Om Khaild concluded by urging decision makers, influential figures, NGOs, and public institutions, to draw attention to the situation female inmates and juveniles are facing, as they are in need of support.

After hearing Om Khalid’s story, the governor of Hodeidah promised to investigate the case, and a group of lawyers who were present at the event also decided to follow up the case.

Young women in Hodeidah prison: Mariam, 19 years old, (right), talking to her friend Hafsah, age 27. Photo credit: © Amira Al-Sharif/Progressio

Project background: 

Women prisoners in Yemen are subjected to all kinds of violations including rape, isolation, and psychological torture. They also suffer double punishment by being stigmatised by society and rejected by their families, which makes it hard for them to fully re-integrate in society once they are released. Meanwhile, juvenile prisoners are denied access to education, healthcare and psychosocial support, and in a number of cases, have been sentenced to death penalties. The situation has been exacerbated by the war, increasing the lack of basic services including water, electricity, personal hygiene and health care. 

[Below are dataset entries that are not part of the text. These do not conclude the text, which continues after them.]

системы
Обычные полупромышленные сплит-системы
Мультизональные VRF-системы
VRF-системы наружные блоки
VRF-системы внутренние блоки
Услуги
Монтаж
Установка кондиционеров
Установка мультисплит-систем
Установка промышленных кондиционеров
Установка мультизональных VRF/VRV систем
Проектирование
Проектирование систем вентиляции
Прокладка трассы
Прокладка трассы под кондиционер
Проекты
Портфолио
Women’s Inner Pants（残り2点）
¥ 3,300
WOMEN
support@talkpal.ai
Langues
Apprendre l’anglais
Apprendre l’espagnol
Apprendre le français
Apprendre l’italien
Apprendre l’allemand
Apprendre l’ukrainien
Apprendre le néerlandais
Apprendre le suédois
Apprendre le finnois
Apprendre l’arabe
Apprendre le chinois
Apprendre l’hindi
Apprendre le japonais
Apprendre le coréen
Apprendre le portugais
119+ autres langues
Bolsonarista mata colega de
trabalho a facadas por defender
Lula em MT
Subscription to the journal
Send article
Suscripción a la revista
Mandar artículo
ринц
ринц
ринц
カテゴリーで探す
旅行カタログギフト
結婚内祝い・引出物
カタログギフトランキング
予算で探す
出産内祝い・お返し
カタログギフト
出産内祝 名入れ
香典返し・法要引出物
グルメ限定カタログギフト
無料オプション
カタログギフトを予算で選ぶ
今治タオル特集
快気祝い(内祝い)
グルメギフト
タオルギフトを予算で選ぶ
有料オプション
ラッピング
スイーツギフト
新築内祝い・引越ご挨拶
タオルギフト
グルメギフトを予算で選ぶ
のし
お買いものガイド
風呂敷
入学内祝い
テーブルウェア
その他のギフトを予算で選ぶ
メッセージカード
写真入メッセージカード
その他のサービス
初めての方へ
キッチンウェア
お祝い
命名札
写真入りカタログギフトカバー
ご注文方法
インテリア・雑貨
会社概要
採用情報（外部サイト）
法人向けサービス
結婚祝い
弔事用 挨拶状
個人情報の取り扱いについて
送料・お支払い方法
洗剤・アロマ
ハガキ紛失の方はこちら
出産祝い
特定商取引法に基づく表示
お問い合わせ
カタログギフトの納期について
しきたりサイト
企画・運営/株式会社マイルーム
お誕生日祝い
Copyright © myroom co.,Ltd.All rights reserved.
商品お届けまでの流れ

The Protection of the Rights of Female Inmates and Juvenile Offenders project, implemented by the Abu Musa Social Charitable Association, has six partners, and technical support from Progressio. Progressio’s Development Worker (DW) is helping to increase the partners’ advocacy capacity, and providing technical support to assist with the implementation of the activities, such as advocacy training, campaigns and work in the prisons. For example, with the support of our DW, an advocacy campaign was successful in convincing a local council to hand over the management of some prisons to NGOs, given the terrible living conditions faced by the women and juveniles there.

After having suspended all work in Yemen in April 2015 due to the war, Progressio has now been able to re-start working with this project since January 2016.